* TASK TO CARRY OUT *
The sole answer should be the number of lines in the material below that hold "space".

##### MATERIALS PROVIDED

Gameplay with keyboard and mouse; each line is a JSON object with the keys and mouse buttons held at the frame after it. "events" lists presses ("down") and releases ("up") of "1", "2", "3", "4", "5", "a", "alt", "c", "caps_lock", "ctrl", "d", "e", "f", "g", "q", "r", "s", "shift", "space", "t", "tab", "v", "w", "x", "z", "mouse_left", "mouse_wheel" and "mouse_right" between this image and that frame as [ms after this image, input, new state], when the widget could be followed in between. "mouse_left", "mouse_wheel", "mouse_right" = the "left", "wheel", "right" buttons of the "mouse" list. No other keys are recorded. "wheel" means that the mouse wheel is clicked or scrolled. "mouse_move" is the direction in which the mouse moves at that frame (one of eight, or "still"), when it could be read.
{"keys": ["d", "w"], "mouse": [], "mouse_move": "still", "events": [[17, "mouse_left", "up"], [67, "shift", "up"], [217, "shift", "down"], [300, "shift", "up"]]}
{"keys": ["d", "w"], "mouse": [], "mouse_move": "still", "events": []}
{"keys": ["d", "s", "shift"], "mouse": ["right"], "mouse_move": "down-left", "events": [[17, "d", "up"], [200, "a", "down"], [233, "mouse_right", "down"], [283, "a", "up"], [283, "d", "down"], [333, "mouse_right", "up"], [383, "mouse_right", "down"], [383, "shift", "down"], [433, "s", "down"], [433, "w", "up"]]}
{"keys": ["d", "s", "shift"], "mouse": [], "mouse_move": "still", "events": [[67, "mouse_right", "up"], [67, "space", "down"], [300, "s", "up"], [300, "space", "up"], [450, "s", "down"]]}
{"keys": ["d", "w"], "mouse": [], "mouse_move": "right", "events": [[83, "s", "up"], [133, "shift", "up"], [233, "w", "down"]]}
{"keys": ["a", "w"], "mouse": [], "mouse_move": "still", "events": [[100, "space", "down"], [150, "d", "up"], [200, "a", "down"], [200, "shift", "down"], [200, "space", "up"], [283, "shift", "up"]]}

##########

* WRITTEN ANSWER *
3